Mario Rugiero mrugiero at gmail.com
Wed Mar 5 16:00:22 EST 2014


Daniel is right. netctl and systemd-networkd are two different things.


2014-03-05 17:56 GMT-03:00 Daniel Micay <danielmicay at gmail.com>:

> On 05/03/14 03:22 PM, arnaud gaboury wrote:
> > Hi,
> >
> > I do not consider myself as a Linux expert, but rather an advanced
> > user. I am running Arch for a few years now, with a clean setting
> > environment and no major breakage.
> >
> > I am a great fan of systemd functionallities, but I waste my time the
> > past two weeks setting up a working network on a systemd-nspawn
> > managed container with no success. My setup is rather basic : a static
> > IP for the main machine (it seems the HOST term is not relevant) and a
> > static IP for the container.
> >
> > I have been reading/posting a lot, but as today didn't get a clean
> > answer about netctl/systemd-networkd configuration files.
>
> netctl isn't part of systemd or related to systemd-networkd. As far as I
> know, Arch is the only distribution using netctl.
>
> > Systemd is now ruling the Linux world, as more and more services are
> > managed by it.

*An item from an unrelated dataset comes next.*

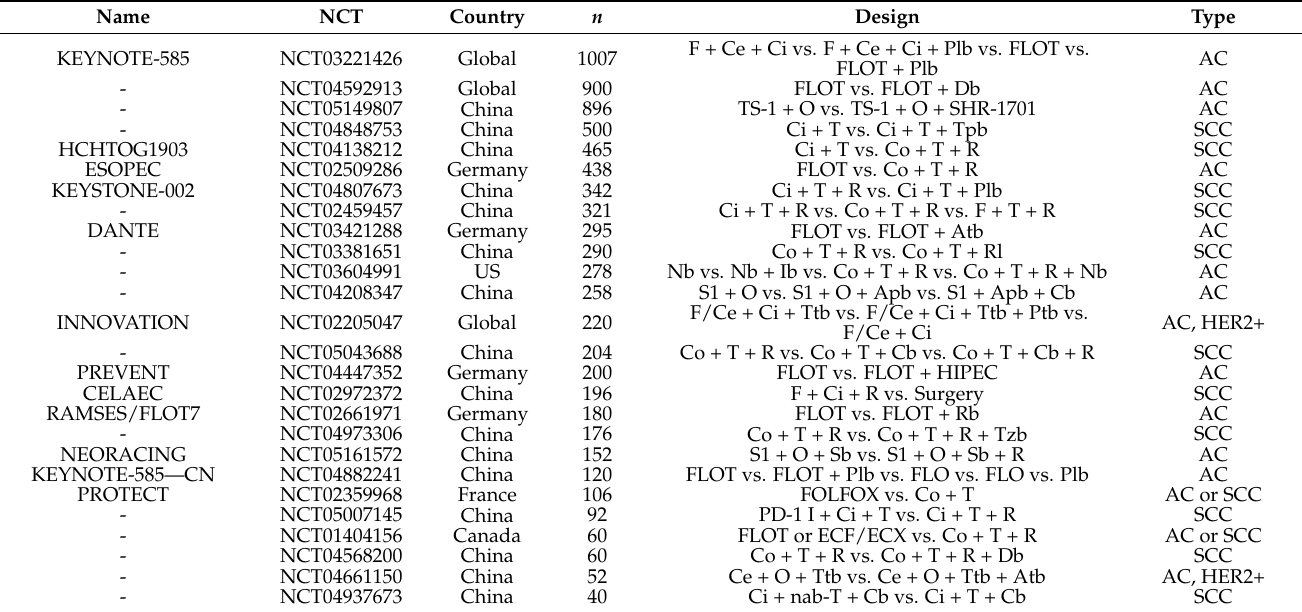
Table 5. Registered Randomized Controlled Trials (RCTs)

This is not a bad thing, but in my opinion, there is a
> > clear lack of good documentation/manuals/wiki. As it seems we are
> > bound to learn systemd, I wish the systemd community could propose
> > more documented manuals. This is not the case today.
>
> You're welcome to contribute to the documentation. I think the
> documentation is a significant improvement over what existed for the
> previous stack of technologies systemd is replacing.
>
> > We shall now engage a serious rethinking of what part of systemd shall
> > be in core, and what part stay in devel. A good example would be
> > systemd-networkd. Honestly, this service needs supra intelligence or
> > NASA tech engineer knowledge.
>
> The systemd-networkd daemon is written by an Arch developer. It only
> recently landed upstream and is still going through rapid initial
> development. It's not intended to be a replacement for end user facing
> software like NetworkManager and ConnMan, but rather a simple/powerful
> tool for system administrators. The initial documentation certainly does
> exist, despite it being such a new addition:
>
> http://www.freedesktop.org/software/systemd/man/systemd-networkd.html
>
> > Lennart and his team are certainly very good dev and clever guys, but
> > they clearly don't deliver good documentation. I remember that one of
> > my main pain in Linux was to set up a working pulse audio service !
>
> This isn't clear to me. For example, the documentation on unit files is
> quite extensive and spans many man pages:
>
> http://www.freedesktop.org/software/systemd/man/systemd.unit.html
>
> > As a long time Linux user, I do not see any interest in setting up
> > packages with no serious documentations.
>
> You're certainly free to continue handling networking with netctl,
> ConnMan or NetworkManager.
>
> > I do not want my post to start a new flame as the one two years ago,
> > but I am expecting some kind of community reaction against
> > beta/broken/incomprehensible services.
> >
> > I wish the Arch community could be able to separate the
> > working/documented part of systemd from the dark/beta part only
> > dedicated to a few elite.
>
> Which part of systemd doesn't work? Do you even have an example of a
> unit type or user-facing utility that's not documented?